**Provided data**

*** Block opens ***

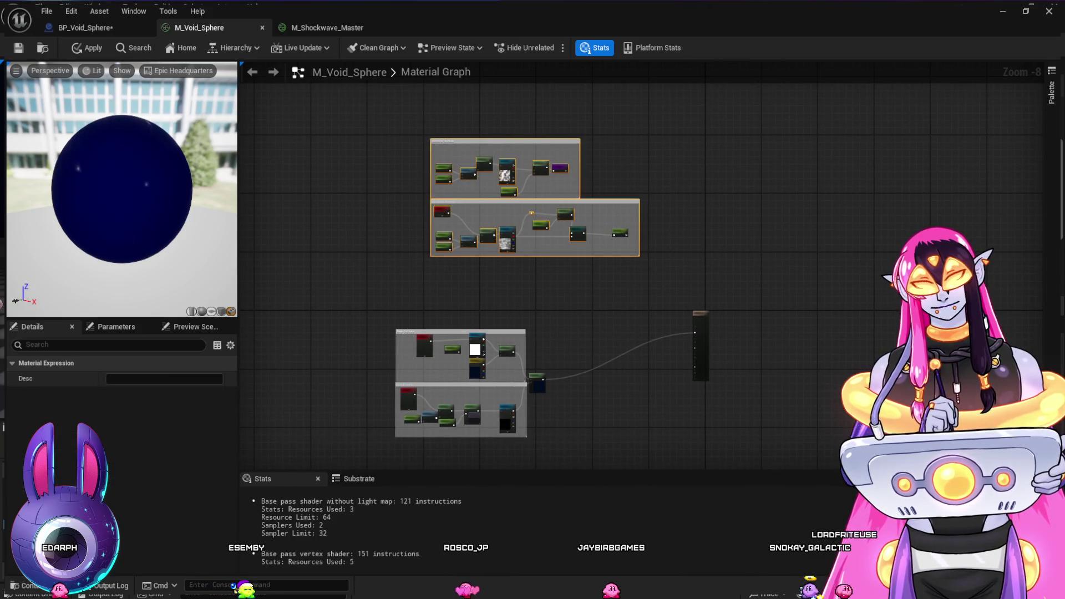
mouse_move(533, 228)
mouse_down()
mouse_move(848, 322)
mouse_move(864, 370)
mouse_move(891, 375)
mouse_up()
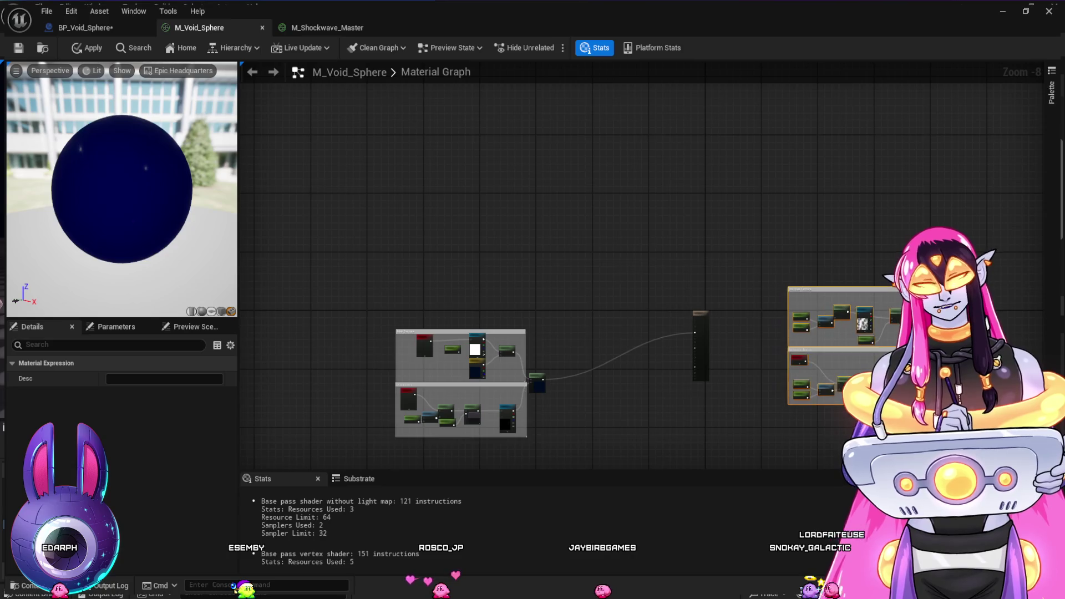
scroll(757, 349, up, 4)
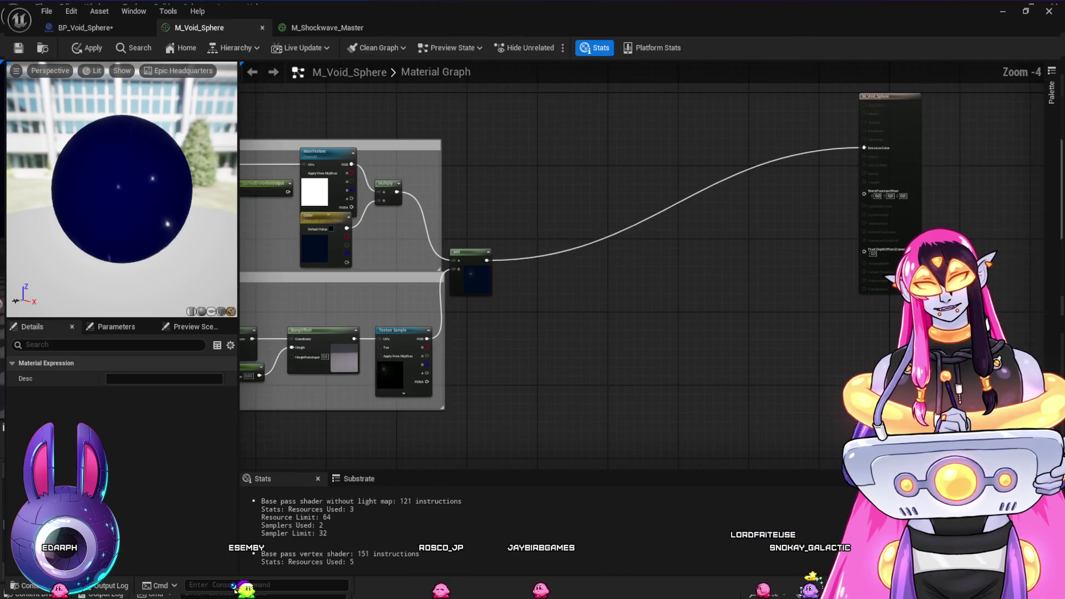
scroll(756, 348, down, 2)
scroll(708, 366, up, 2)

*** Block closes ***

**Instructions to follow**
Return the entries unchanged, save for the pictures, which do not belong in the copy.

**Reply to the task**
mouse_move(533, 228)
mouse_down()
mouse_move(848, 322)
mouse_move(864, 370)
mouse_move(891, 375)
mouse_up()
scroll(757, 349, up, 4)
scroll(756, 348, down, 2)
scroll(708, 366, up, 2)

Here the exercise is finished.